It’s a rule as old as political spin doctoring itself: “When the spokesman needs a spokesman, it’s time to move on.”
The quote was a direct one from Prime Minister David Cameron’s communications director, a former editor of Britain’s News of the World newspaper, as he resigned Friday amid mounting pressure arising from the tabloid weekly’s hacking of telephone calls during his time at the helm.
Andy Coulson’s decision to wave goodbye to Downing Street came as little surprise to many in the British media. British police and prosecutors announced a fresh review of the controversy a week ago, and individuals such as the actor Sienna Miller have filed lawsuits over alleged hacking of their phones by journalists.
Mr. Coulson stepped down from the editor’s chair four years ago following a furor over the hacking of phones owned by such public figures as Royal princes to Hollywood stars.
Coulson’s departure, however, doesn’t just open the prime minister’s judgment to unprecedented criticism, it deprives him of a confidante who, in contrast to the privileged backgrounds of many in Mr. Cameron's inner circle, was regarded as a barometer of middle class opinion.
“You are looking at a Conservative leadership which, socially speaking, is from a fairly narrow – some would say almost exclusive – background,” says Time Bale, a professor of politics at the University of Sussex, of why Coulson is so often described as "crucial" to Cameron’s premiership.
From an early childhood spent in a public housing development in Essex, Coulson scaled the heights of Rupert Murdoch’s British tabloid media empire before overseeing an often-controversial reign at the News of the World. He later masterminded the Conservative Party’s media strategy in last year’s general election.
“The fact that they can rely on someone who was more in touch with Middle England, if you want to call it that, and parts of England that the Conservative Party found it difficult to reach, was quite important to them,” added Dr. Bale.
He also credits Coulson with being "an excellent media operator," citing his role in the salvaging of Conservative’s fortunes in the middle of 2007 when their hopes of winning government appeared to be slipping away as Gordon Brown enjoyed a bounce in popularity shortly after becoming prime minister.
Of course, not everyone agrees.
Alastair Campbell, Tony Blair’s former communications chief whose own tabloid background has often led him to be compared to Coulson, used Twitter to decry: "Dreadful news management by Cameron's team."
Iraq war inquiry
But Mr. Campbell may not be recognizing another cliché of spin-doctoring: today was “a good day to bury bad news." Coulson's resignation came as Mr.

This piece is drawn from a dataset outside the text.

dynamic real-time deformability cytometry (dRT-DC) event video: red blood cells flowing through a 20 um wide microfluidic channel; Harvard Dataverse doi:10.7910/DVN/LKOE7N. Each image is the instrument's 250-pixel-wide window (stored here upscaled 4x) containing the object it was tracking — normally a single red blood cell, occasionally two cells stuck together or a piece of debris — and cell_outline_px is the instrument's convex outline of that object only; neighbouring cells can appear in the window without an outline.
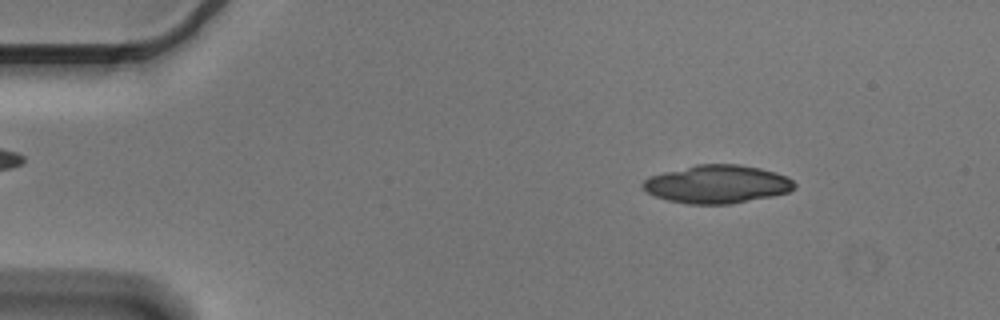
{"species": "Egyptian fruit bat (a non-hibernating species)", "species_latin": "Rousettus aegyptiacus", "temperature_condition": "cold", "stored_images_in_passage": 3, "camera_frame_rate_fps": 3000, "um_per_image_px": 0.085, "animal": {"sex": "male"}, "frame": {"image": 1, "passage_image": 1, "time_ms": 0.0, "image_size_px": [1000, 320], "cell_outline_px": [[796, 188], [788, 192], [772, 196], [728, 204], [688, 204], [668, 200], [656, 196], [648, 192], [640, 184], [648, 176], [696, 164], [740, 164], [760, 168], [776, 172], [788, 176], [796, 184]], "centroid_in_image_um": [60.97, 15.64], "position_along_channel_um": 24.0, "area_um2": 33.76}}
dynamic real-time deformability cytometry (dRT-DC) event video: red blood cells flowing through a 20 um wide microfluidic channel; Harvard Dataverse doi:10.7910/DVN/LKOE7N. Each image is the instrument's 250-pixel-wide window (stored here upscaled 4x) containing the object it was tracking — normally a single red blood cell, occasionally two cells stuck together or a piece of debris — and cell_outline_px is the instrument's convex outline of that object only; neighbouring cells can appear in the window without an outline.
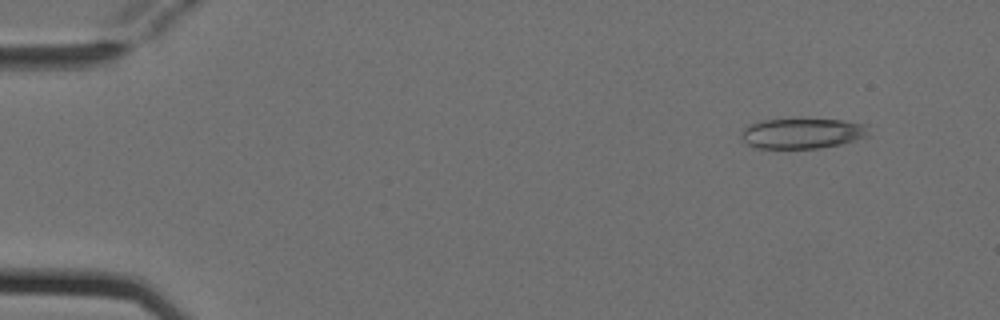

Blair, the former Labour Prime Minister, made his second, headline-grabbing appearance at Britain’s inquiry into the Iraq war.
Some speculate that the Blair appearance was exactly why Coulson announced his resignation.
Speaking Friday, Cameron said: “I am very sorry that Andy Coulson has decided to resign as my director of communications although I understand that the continuing pressures on him and his family mean that he feels compelled to do so.
"Andy has told me that the focus on him was impeding his ability to do his job and was starting to prove a distraction for the government," Cameron said.
Phone hacking controversy
But the distraction may not be over yet, particularly if Coulson continues to be haunted by the events leading up to 2007, when a News of the World reporter and an investigator the paper had hired both pleaded guilty to illegally intercepting the telephone messages of chief aides to Prince William and Prince Harry.
At the time, Coulson claimed it was an isolated incident and that he had known nothing about the phone hacking.
However, amid reports that further disaffected News of the World journalists could go public with new revelations, as well as renewed police interest in the hacking scandal, Coulson’s replacement at No. 10 could yet have his work cut out answering questions about why the Conservative Party decided on such a risky hiring.